Land of Silence and Darkness(1971) was Herzog’s first feature-length documentary (his previous feature, Fata Morgana [1971] begs to be classed as a metaphysical documentary, but by Herzog’s daffy description, is sci-fi). The subject matter, the struggle for human communication, is such a natural for Herzog that in some ways the film is quintessential early Herzog. It follows Fini Straubinger, a leader of, and advocate for, the deaf and blind in Germany, through a life of constant activity, entertaining and visiting people without sight or hearing. But the narrator tells us that after she first lost her sight and hearing in a fall down stairs, she was bed-ridden for seventeen years. The tremendous drive and will that enabled her, finally, to rise from her bed is now channeled into the almost obsessive drive to communicate that is the implicit subject of the film, or at least its central mystery and driving force.

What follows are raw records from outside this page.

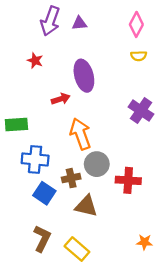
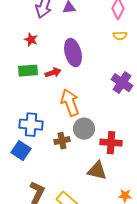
green rectangle: (16, 125) -> (28, 71), moved
blue square: (44, 193) -> (21, 151), moved
brown triangle: (86, 206) -> (97, 171), moved

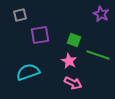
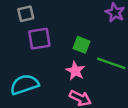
gray square: (20, 15) -> (26, 14), moved

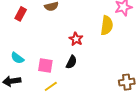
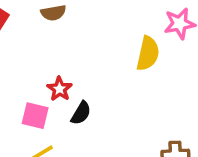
red star: (76, 39) -> (60, 89), moved

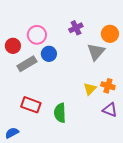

Land of Silence and Darkness
Land of Silence and Darkness

Herzog seems determined to share her point of view: the film’s opening shot, a distorted black and white image of clouds above a road anticipates her later account of a dream describing her memories from when she could see and hear. But the film’s ability to share her point of view is limited by a perverse tension inherent in trying to use film—a medium that communicates solely through the senses of sound and sight—to examine people who can neither see nor hear.

Lacking words, Fini communicates with others and perceives the external world through touch. The film describes a touch alphabet, in which different types of touches express verbal symbols. But the most telling communication in the film comes from touches that create a sensory sharing more immediate and less ordered than language.